Provided text -
----------------

Tracing another stack

Mirror of the gdb mailing list
 help / color / mirror / Atom feed

* Tracing another stack
@ 2015-11-28  6:03 Celelibi
  2015-11-28 13:37 ` Duane Ellis
                   ` (2 more replies)
  0 siblings, 3 replies; 6+ messages in thread
From: Celelibi @ 2015-11-28  6:03 UTC (permalink / raw)
  To: gdb

Hello,

I use gdb with the gdb-stub of qemu to debug a boot loader. When a
memory fault occurs, a message is printed with the content of most
registers and a new stack is created to run the handler that never
terminates.

Can I tell gdb to examine the stack given the content of the stack
pointer, stack base and program counter of a stack that is not the
current one?

I tried setting $rsp and $rip to the values I got from the printed
message, but it turns out it confuses gdb. The "bt" commands shows the
right first stack frame, but the next ones are those of the interrupt
handler.

Thanks in advance.
Celelibi

^ permalink raw reply	[flat|nested] 6+ messages in thread

* Re: Tracing another stack
  2015-11-28  6:03 Tracing another stack Celelibi
@ 2015-11-28 13:37 ` Duane Ellis
  2015-12-01  8:46   ` Celelibi
  2015-11-30 16:28 ` Sterling Augustine
       [not found] ` <CAEG7qUxk2qKo4RM9syqco26EtQkeiviP3GOrHkqyJJViwAX3dQ@mail.gmail.com>
  2 siblings, 1 reply; 6+ messages in thread
From: Duane Ellis @ 2015-11-28 13:37 UTC (permalink / raw)
  To: Celelibi; +Cc: gdb


> On Nov 27, 2015, at 10:01 PM, Celelibi <celelibi@gmail.com> wrote:
> 
> Hello,
> 
> I use gdb with the gdb-stub of qemu to debug a boot loader. When a
> memory fault occurs, a message is printed with the content of most
> registers and a new stack is created to run the handler that never
> terminates.
> 
> Can I tell gdb to examine the stack given the content of the stack
> pointer, stack base and program counter of a stack that is not the
> current one?
> 
> I tried setting $rsp and $rip to the values I got from the printed
> message, but it turns out it confuses gdb. The "bt" commands shows the
> right first stack frame, but the next ones are those of the interrupt
> handler.
> 
> 
> Thanks in advance.
> Celelibi
> 

What is your target? (arm? x86? mips?)

What I do in these situations is this:

Step 1: I create a global ‘volatile’ variable that is set to zero

Step 2: The code - loops on that variable until it is non-zero
So in the normal (non-debugger-attached) case the system hangs, and a watch dog reset occurs.

But - when I have the debugger attached I set a breakpoint on that endless loop so I get a breakpoint hit.

----------------

Data provided -
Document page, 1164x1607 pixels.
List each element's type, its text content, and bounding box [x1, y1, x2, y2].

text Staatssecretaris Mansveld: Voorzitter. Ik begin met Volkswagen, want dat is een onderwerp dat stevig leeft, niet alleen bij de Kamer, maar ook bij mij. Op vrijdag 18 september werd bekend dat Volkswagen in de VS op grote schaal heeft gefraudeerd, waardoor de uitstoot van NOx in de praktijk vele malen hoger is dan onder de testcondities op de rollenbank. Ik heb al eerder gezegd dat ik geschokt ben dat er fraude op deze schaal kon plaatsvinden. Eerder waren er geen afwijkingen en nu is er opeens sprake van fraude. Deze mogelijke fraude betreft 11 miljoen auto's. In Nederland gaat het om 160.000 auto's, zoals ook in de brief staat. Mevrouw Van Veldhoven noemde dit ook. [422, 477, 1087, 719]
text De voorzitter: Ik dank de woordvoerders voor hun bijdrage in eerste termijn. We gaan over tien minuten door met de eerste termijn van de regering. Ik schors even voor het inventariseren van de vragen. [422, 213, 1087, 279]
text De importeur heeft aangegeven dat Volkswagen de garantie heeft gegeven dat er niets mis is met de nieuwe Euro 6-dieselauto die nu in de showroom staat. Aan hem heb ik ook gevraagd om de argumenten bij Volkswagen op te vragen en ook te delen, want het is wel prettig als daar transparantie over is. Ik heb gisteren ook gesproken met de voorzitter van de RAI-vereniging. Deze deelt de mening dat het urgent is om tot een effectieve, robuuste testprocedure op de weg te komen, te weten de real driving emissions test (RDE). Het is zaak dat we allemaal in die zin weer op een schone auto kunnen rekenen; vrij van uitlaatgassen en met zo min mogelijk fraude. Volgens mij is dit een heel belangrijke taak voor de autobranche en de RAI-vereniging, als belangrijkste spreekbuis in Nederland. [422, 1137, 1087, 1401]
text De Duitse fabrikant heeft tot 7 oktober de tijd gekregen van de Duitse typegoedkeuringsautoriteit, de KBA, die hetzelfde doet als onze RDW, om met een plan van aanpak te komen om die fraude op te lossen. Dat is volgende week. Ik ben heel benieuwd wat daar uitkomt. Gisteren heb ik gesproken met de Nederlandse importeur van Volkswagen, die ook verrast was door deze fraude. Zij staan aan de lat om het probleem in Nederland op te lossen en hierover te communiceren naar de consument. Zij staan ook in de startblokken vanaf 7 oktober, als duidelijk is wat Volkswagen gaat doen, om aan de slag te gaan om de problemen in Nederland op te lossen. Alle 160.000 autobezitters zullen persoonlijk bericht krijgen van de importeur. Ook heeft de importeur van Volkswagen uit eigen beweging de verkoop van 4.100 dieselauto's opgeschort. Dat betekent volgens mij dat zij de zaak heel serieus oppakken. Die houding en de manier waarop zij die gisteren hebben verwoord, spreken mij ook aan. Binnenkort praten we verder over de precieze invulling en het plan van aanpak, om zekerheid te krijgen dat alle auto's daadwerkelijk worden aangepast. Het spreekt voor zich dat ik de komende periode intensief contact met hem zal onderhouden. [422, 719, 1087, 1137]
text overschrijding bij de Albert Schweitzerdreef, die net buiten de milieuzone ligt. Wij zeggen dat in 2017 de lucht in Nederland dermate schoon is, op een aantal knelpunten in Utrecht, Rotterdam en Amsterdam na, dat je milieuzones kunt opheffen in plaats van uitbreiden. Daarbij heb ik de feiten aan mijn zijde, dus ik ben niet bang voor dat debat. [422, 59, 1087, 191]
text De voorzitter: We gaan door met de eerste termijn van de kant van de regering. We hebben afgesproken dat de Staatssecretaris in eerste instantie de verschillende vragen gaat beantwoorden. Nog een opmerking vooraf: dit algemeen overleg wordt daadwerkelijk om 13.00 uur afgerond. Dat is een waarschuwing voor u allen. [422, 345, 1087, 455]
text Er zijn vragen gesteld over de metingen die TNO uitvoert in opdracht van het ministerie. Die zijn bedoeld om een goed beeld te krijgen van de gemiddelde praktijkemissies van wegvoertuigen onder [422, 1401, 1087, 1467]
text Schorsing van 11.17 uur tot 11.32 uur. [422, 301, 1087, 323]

----------------

Short task -
In the thread about tracing another stack, what does the first poster use with gdb to debug a boot loader? Rely only on the thread about tracing another stack.

Response to the task -
The gdb-stub of qemu.